**The input:**
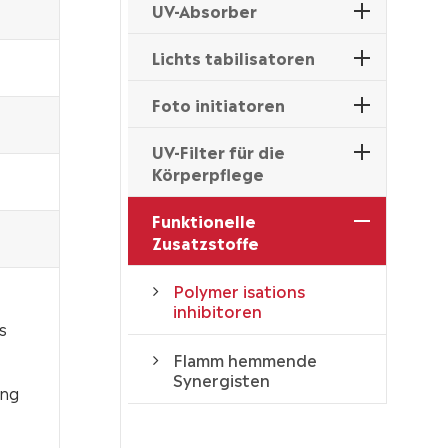
UV-Absorber
Lichts tabilisatoren
Foto initiatoren
UV-Filter für die
Körperpflege
Funktionelle
Zusatzstoffe
Polymer isations
inhibitoren
s
Flamm hemmende
Synergisten
ung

**Task prompt:** If a line holds an image, leave the image out; retype everything else in the entries exactly.

**Solved problem:**
UV-Absorber
Lichts tabilisatoren
Foto initiatoren
UV-Filter für die
Körperpflege
Funktionelle
Zusatzstoffe
Polymer isations
inhibitoren
s
Flamm hemmende
Synergisten
ung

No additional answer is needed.